Paul Morgan, Patrick Rogers, and all the great candidates who have run as third party or independent candidates, have huffed and puffed until their lungs hurt, but none of them have come within a sniff of being elected. But if a broomstick puts on clothes and finds favor with one of the two big camps, they are viable. In a bad swing they are guaranteed 30% of the vote, and in a good swing that broomstick will get upward of 40%, guaranteed.
It’s a bogus scene, the big parties having already done our choosing for us when we go to the polls. Now, considering that, I don’t think we should reject a proposition like the 11th amendment which seeks to ensure that the two candidates we have to choose between have some good standards.
I think the 11th must revisit the bankruptcy situation. What we need to do is set some good laws in that area. A candidate shouldn’t be excluded because they failed at a business venture.
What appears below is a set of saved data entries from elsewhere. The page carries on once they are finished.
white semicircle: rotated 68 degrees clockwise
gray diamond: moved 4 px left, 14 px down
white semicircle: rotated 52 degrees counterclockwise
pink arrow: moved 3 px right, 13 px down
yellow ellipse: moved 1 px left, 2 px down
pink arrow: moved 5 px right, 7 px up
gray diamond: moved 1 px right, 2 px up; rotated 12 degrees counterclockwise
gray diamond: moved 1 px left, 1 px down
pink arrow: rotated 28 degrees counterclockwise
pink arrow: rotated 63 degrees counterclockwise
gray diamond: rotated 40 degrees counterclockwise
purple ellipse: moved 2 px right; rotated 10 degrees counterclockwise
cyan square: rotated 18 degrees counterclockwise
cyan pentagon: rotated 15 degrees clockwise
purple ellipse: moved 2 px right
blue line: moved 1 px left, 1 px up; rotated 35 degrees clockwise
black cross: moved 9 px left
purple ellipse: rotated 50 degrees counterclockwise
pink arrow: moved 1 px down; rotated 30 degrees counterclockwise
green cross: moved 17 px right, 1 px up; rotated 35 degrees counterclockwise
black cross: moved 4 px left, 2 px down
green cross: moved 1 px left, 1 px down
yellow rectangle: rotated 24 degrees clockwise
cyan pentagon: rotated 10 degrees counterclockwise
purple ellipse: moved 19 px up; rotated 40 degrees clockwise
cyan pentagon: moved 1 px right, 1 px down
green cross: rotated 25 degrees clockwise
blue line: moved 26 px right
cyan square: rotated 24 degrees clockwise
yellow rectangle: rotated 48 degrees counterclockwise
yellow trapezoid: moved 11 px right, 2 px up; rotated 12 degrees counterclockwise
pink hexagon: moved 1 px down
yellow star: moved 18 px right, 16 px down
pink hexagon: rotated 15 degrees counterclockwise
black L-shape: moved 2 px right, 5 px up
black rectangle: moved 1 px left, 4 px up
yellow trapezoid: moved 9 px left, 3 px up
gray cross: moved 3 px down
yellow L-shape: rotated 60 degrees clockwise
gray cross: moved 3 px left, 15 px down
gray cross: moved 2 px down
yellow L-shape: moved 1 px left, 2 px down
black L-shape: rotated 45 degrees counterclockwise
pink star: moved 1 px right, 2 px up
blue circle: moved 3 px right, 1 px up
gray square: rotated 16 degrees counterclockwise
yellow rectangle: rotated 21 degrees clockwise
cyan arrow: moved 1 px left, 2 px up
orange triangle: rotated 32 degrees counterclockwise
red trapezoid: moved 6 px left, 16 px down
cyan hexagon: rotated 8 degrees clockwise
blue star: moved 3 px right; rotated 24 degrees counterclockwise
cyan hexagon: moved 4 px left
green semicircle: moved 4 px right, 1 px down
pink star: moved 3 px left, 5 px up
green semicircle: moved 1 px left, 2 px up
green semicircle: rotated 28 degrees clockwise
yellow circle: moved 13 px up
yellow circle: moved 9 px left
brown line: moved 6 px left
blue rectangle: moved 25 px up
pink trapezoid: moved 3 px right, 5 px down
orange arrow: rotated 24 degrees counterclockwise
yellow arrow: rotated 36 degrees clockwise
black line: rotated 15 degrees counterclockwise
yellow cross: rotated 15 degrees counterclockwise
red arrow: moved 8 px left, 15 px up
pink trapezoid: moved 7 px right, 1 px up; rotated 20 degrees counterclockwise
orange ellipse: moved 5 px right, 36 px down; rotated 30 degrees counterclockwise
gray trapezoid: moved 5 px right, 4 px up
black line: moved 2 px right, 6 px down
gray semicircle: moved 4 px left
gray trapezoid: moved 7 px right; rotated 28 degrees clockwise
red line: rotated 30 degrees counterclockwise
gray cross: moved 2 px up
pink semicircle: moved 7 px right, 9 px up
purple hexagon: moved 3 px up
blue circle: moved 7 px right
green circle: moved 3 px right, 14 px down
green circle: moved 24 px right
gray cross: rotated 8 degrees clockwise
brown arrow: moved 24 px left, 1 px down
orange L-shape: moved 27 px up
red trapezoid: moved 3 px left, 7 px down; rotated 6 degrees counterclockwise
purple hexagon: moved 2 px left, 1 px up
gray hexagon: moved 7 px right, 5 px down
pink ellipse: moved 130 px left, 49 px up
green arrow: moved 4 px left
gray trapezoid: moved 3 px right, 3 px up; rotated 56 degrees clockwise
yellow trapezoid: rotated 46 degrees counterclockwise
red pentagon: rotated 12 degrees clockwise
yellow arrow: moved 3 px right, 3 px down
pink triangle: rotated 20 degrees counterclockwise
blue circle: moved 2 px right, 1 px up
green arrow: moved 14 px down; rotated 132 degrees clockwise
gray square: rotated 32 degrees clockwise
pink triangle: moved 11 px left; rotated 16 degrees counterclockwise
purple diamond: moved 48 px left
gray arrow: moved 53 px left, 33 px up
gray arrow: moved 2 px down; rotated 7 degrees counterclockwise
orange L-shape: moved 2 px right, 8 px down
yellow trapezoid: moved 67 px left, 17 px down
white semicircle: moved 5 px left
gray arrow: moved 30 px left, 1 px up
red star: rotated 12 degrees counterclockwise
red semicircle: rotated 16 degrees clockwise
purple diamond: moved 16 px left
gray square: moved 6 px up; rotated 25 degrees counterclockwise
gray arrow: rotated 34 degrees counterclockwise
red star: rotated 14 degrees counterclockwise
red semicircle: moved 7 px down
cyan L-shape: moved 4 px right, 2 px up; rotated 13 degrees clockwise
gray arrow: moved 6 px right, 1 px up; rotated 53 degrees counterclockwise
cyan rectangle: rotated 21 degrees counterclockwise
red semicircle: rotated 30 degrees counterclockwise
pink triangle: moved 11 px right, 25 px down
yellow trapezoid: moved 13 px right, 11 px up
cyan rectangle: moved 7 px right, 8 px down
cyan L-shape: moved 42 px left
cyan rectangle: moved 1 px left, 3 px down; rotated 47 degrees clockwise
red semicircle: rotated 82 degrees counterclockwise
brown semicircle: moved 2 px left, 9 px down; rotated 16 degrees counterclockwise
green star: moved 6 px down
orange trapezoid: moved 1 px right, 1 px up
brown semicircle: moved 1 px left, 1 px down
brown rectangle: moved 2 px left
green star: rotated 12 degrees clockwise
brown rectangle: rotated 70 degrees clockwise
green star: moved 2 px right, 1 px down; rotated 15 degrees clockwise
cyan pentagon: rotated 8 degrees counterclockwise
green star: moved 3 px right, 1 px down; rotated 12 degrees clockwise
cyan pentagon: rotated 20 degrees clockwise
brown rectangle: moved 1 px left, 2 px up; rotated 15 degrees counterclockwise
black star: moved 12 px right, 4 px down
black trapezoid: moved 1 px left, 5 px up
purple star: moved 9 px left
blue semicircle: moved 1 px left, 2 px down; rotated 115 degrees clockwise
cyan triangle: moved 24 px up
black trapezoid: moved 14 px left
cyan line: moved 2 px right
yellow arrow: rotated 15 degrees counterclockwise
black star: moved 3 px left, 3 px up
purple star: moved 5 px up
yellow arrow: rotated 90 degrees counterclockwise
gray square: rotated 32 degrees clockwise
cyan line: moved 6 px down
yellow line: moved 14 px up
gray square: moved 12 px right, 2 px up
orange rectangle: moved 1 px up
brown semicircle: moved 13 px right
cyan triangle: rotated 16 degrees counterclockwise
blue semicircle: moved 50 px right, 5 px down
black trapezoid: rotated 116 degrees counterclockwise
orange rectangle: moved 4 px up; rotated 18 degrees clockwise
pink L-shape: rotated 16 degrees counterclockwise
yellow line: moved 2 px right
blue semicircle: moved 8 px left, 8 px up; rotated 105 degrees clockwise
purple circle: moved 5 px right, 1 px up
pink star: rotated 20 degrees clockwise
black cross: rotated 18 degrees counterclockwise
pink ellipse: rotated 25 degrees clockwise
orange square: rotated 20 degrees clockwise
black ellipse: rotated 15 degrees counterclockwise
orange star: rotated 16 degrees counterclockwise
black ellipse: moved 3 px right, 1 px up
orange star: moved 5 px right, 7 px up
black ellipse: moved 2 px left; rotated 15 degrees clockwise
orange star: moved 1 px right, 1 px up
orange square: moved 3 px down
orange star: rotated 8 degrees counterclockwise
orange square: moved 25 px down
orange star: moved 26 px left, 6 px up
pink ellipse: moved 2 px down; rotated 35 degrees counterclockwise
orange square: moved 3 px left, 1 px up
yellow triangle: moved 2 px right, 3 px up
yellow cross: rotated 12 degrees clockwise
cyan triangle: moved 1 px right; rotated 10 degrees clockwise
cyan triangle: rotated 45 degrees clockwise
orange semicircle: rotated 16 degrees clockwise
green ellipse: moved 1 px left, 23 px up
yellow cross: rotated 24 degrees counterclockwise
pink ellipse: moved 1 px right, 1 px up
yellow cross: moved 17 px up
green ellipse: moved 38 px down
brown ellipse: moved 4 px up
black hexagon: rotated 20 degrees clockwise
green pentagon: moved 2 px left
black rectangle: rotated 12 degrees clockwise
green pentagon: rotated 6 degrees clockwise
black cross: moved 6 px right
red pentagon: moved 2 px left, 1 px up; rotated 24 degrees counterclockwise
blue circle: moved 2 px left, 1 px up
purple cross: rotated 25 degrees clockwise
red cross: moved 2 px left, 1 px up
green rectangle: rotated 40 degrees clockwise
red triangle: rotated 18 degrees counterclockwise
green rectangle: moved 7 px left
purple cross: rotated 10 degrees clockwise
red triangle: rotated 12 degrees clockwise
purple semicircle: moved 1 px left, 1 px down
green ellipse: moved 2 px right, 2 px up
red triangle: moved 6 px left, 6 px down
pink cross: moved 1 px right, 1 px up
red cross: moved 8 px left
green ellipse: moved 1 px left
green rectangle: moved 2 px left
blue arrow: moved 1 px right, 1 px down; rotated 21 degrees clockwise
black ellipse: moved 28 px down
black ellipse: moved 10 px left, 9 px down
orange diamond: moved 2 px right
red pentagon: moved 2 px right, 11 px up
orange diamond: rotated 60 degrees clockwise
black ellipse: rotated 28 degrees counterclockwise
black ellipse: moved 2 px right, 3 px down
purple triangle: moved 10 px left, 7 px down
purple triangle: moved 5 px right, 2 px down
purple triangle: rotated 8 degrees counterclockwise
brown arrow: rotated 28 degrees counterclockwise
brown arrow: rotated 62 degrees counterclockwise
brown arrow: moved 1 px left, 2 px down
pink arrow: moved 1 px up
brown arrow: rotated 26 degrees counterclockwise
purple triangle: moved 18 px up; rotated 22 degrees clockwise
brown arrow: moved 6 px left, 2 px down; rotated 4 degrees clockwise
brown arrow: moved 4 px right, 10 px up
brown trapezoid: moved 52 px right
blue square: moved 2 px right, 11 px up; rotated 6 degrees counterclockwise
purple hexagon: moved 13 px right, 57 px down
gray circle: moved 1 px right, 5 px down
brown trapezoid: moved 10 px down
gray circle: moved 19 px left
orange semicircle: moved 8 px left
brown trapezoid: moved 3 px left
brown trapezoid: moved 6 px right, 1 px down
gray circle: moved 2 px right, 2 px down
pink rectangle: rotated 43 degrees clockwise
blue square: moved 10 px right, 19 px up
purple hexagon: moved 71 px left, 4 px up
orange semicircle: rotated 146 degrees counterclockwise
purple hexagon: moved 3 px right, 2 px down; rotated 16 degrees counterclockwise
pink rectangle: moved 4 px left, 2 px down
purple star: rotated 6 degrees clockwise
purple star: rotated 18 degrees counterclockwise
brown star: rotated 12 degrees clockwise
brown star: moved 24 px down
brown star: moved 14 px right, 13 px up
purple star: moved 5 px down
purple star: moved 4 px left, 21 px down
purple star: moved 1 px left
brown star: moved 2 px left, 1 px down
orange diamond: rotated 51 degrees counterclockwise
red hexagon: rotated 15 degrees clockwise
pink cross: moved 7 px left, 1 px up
Didn’t that Trump go bankrupt a number of times?
Whoa, did someone say that the 11th is about excluding black brothers? Please, tell me no one said that.
Oh my, many UDP suspects must be sweating big time over the 11th. Those suspects are very worried because the Commission of Inquiry that Mr. Martinez broke up is likely to reveal some serious wrongdoing by some of their members when it reconvenes. Ah, legal guilt is so hard to find, Mr. Dean Barrow told us so, but the improved section mightn’t call for a conviction to bar them from running again.
Ouch, if you open your eyes you’d see how awkward it was for Junior Barrow to comment on that tragic incident in Placencia. To be consistent, his message shouldn’t have been about punishment for the shooter, it should have been to tell him to hold his head up because he can rise from this. But let’s leave that at that, fu now.
I’ll have only a small complaint if the 11th blanket says no deported person can be in the House, for the simple reason that the material we are seeking for the House are Belizean-Americans/British who have excelled in finance, medicine, engineering, mathematics, governance, people with the skill sets that build great nations, the kind of people the US and UK roll out red carpet for.
Social partner heroes out to dilly dally
I noh agree wid the suggestion from the social partners in the Senate that there be a constitutional assembly instead of the government introducing the amendments in a way it describes as “piecemeal”. The last time we had one of these massive think tanks, the people got the law against crossing the floor, without any public discussion. Roll them out one by one, so we can kick them about.
Laddie lived with a family who loves children
I hear the grief of Laddie Gillette’s biological family, and I want to tell them, for what it’s worth, that the youth was with a family that loves children. I didn’t know him, but his guardian, Sister Fel Orellano Pommels, was a woman with a big, loving heart.
Both Sister Fel and her sister, Mrs. Nan Orellano Casey, my daughter’s godmother, were my close neighbors. Both women had large families. Miss Nan raised her two children, the seven children of a sister who died in childbirth, and she also had an adopted child. Ditto for Sister Fel. In her yard were four of her children, a goodly number of her grandchildren, and she had an adopted daughter, before Laddie. I can tell you that there wasn’t a boring moment in those yards, and football and softball dominated in the evenings. It is no surprise that Laddie was big into his sports too.
When Sister Fel died, the youth went to live with one of her sons. He is cut from the same cloth.